Transforming lives in Ethiopia

The fight to eradicate Obstetric Fistula

Reading time: 2 min

College Dean Zelalem Belete believes the more complex the cases students are involved with, the better prepared they’ll be when they finally return to their home areas.

“In Ethiopia, there are so few gynaecologists, a midwife has to serve as a gynaecologist, an obstetrician and a GP as well as a midwife,” he says. “So they have to develop the kind of skills they need to handle all sorts of problems.”

Hamlin Fistula Ethiopia (Hamlin) recruits students from rural areas, puts them through rigorous training to become midwives, and deploys them back to their villages where their skills are needed.

A vital part of Hamlin’s mission is to ensure that women in Ethiopia have access to qualified midwives, so they no longer suffer for days on end with an obstructed labour. Tblets is training to be a midwife.

22-year-old Tblets is from Tigray in the north of Ethiopia. She is in her fourth and final year of training at the Hamlin College of Midwives. When Tblets graduates, she will return to the Tigray region to work as a midwife, as a way of preventing fistula and other childbirth injuries.

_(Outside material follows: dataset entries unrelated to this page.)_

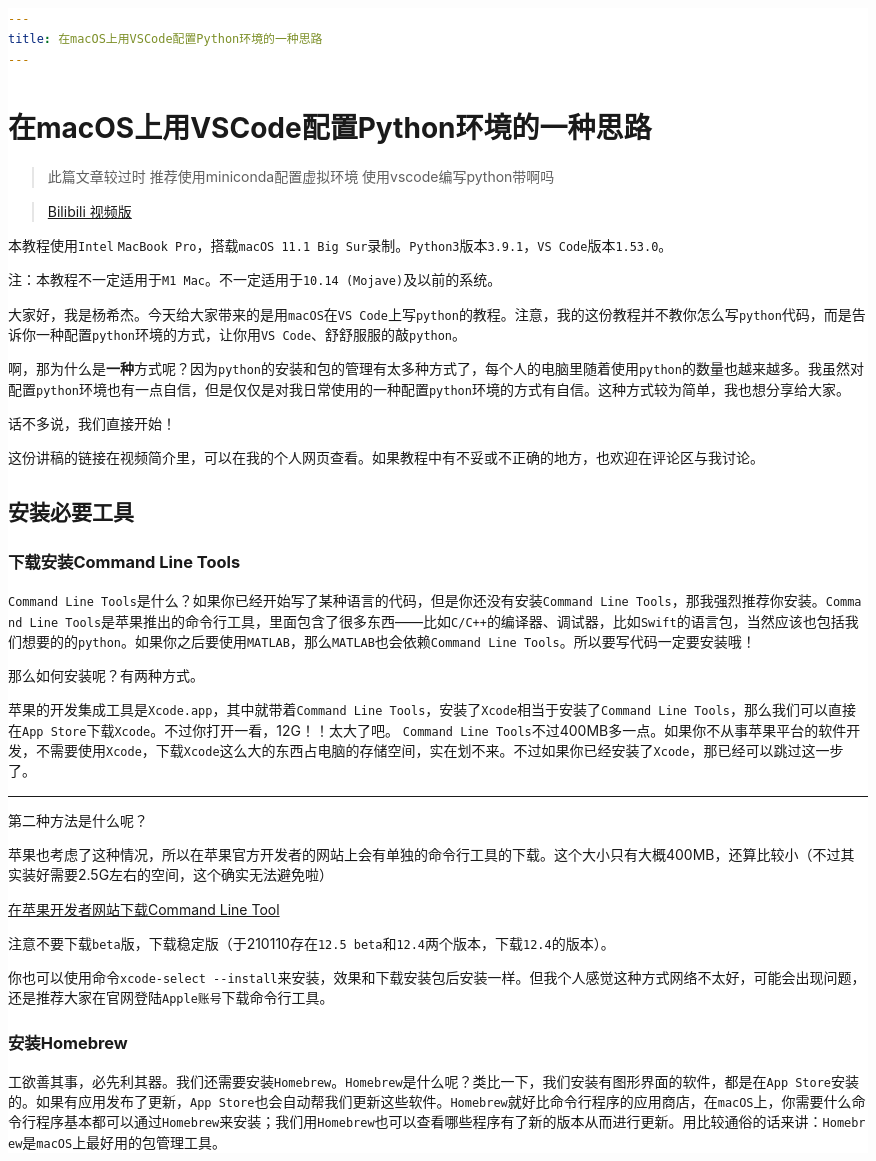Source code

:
 ```yaml
---
title: 在macOS上用VSCode配置Python环境的一种思路
---
```


# 在macOS上用VSCode配置Python环境的一种思路

> 此篇文章较过时 推荐使用miniconda配置虚拟环境 使用vscode编写python带啊吗

> [Bilibili 视频版](https://www.bilibili.com/video/BV1Y5411E7yc)

本教程使用`Intel` `MacBook Pro`，搭载`macOS 11.1 Big Sur`录制。`Python3`版本`3.9.1`，`VS Code`版本`1.53.0`。

注：本教程不一定适用于`M1 Mac`。不一定适用于`10.14 (Mojave)`及以前的系统。

大家好，我是杨希杰。今天给大家带来的是用`macOS`在`VS Code`上写`python`的教程。注意，我的这份教程并不教你怎么写`python`代码，而是告诉你一种配置`python`环境的方式，让你用`VS Code`、舒舒服服的敲`python`。

啊，那为什么是**一种**方式呢？因为`python`的安装和包的管理有太多种方式了，每个人的电脑里随着使用`python`的数量也越来越多。我虽然对配置`python`环境也有一点自信，但是仅仅是对我日常使用的一种配置`python`环境的方式有自信。这种方式较为简单，我也想分享给大家。

话不多说，我们直接开始！

这份讲稿的链接在视频简介里，可以在我的个人网页查看。如果教程中有不妥或不正确的地方，也欢迎在评论区与我讨论。

## 安装必要工具

### 下载安装Command Line Tools

`Command Line Tools`是什么？如果你已经开始写了某种语言的代码，但是你还没有安装`Command Line Tools`，那我强烈推荐你安装。`Command Line Tools`是苹果推出的命令行工具，里面包含了很多东西——比如`C/C++`的编译器、调试器，比如`Swift`的语言包，当然应该也包括我们想要的的`python`。如果你之后要使用`MATLAB`，那么`MATLAB`也会依赖`Command Line Tools`。所以要写代码一定要安装哦！

那么如何安装呢？有两种方式。

苹果的开发集成工具是`Xcode.app`，其中就带着`Command Line Tools`，安装了`Xcode`相当于安装了`Command Line Tools`，那么我们可以直接在`App Store`下载`Xcode`。不过你打开一看，12G！！太大了吧。
`Command Line Tools`不过400MB多一点。如果你不从事苹果平台的软件开发，不需要使用`Xcode`，下载`Xcode`这么大的东西占电脑的存储空间，实在划不来。不过如果你已经安装了`Xcode`，那已经可以跳过这一步了。

- - - 

第二种方法是什么呢？

苹果也考虑了这种情况，所以在苹果官方开发者的网站上会有单独的命令行工具的下载。这个大小只有大概400MB，还算比较小（不过其实装好需要2.5G左右的空间，这个确实无法避免啦）

[在苹果开发者网站下载Command Line Tool](https://developer.apple.com/download/more/)

注意不要下载`beta`版，下载稳定版（于210110存在`12.5 beta`和`12.4`两个版本，下载`12.4`的版本）。

你也可以使用命令`xcode-select --install`来安装，效果和下载安装包后安装一样。但我个人感觉这种方式网络不太好，可能会出现问题，还是推荐大家在官网登陆`Apple账号`下载命令行工具。

### 安装Homebrew
工欲善其事，必先利其器。我们还需要安装`Homebrew`。`Homebrew`是什么呢？类比一下，我们安装有图形界面的软件，都是在`App Store`安装的。如果有应用发布了更新，`App Store`也会自动帮我们更新这些软件。`Homebrew`就好比命令行程序的应用商店，在`macOS`上，你需要什么命令行程序基本都可以通过`Homebrew`来安装；我们用`Homebrew`也可以查看哪些程序有了新的版本从而进行更新。用比较通俗的话来讲：`Homebrew`是`macOS`上最好用的包管理工具。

The Hamlin College of Midwives is a centre of excellence for the training of midwives. Each student undertakes a four-year degree in Midwifery and commits to working as a Hamlin midwife for a minimum of four years following their graduation.

Tblets is one of 95 students currently studying at the college and has already delivered 32 babies.

“I wanted to do this work to reduce the amount of maternal mortality and childbirth injuries in my country,” Tblets says. “Here it is a very high rate, too high. I want to help and it is thanks to Catherine that I am able to learn how to.”

Tblets

In 2018, 145 Hamlin Midwives were able to provide skilled delivery services to 11,897 labouring women.

In 2018, alongside clinical midwifery activities, Hamlin rural midwives were also able to provide home-based antenatal services to 18,475 pregnant women and a total of 93,405 women received culturally sensitive and appropriate contraceptive advice across all regional the health centres.

There are now Hamlin midwives at 65 rural government health centres. The long-term effects of a Hamlin midwife are enormous – when a Hamlin midwife starts at a clinic, new cases of fistula drop to virtually zero in nearby villages.